Con meno profitti e quindi meno da spendere, Sarri è quel tecnico che a differenza di Benitez non ti chiede puntualmente acquisti di livello ogni volta che si avvicina una finestra di mercato. Parliamo di un allenatore abituato a fare tanto con nomi poco famosi: alzi la mano quanti oggi applaudono il romagnolo Valdifiori potevano dire di conoscerlo davvero un anno fa. E poi c’è la valorizzazione di giovani come Rugani, o la rivalutazione di altri come Saponara: un aspetto importante, in un club che pur nella carenza di strutture (come lamentato anche da Benitez) ha un settore giovanile dove alcuni ragazzi interessanti come Luperto scalpitano. Per non parlare di ragazzi come Insigne e – perché no Ciro Immobile (se ne sta parlando molto, di un ritorno in Italia), vogliosi di ripartire per conquistarsi un posto all’Europeo francese fra un anno.

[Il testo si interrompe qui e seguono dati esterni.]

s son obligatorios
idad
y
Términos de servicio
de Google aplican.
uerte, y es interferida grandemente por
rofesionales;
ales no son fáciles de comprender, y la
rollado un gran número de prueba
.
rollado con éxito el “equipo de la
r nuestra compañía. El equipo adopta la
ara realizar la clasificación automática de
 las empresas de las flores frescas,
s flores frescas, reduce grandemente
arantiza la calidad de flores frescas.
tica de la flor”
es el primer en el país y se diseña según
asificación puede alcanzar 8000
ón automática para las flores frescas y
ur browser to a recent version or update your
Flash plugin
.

Ridimensionarsi per ripartire, dunque. Anzi, per stabilizzarsi. La Juve lo ha fatto in Italia, prima di centrare una finale europea. Si è dotata di uno stadio, ha puntato sul marketing anche in versione digitale, si sta dotando di regional sponsor sul modello del Manchseter United. In Europa puoi anche vincere senza passare dal campionato nazionale come il Siviglia, che però ha una accademia per i giovani dalla quale sono passati diversi campioni. Se il Napoli investe nelle strtutture per la Cantera e li affida in prima squadra a Sarri, il gioco è fatto. Non è un caso che gli sia stato affiancato Nicola Giuntoli, direttore sportivo cresciuto anche lui nei dilettanti e protagonista della costruzione del Carpi, passato in pochi anni dall’Eccellenza alla Serie A. Di lui dicono che andasse in giro sempre per i campi della bassa emiliano-romagnola, per vedere di persona e all’occasione opzionare, senza lavorare per sentito dire.
Il tutto, mentre casualmente il club ha intensificato i rapporti con il Comune di Napoli per il rifacimento dello stadio San Paolo, uno dei più grandi dinosauri di Italia ’90: “Ci avviamo ad avere uno stadio che segue i più moderni standard europei, con una capienza di circa 42.000 posti. La media degli stadi inglesi è di circa 45-50.000 posti, ci si attesterà su quelle cifre”, ha spiegato di recente l’assessore allo Sport, Borriello. Lo standard europeo arriverà per il Napoli. Ma dovrà passare dall’Italia. E da un tecnico operaio.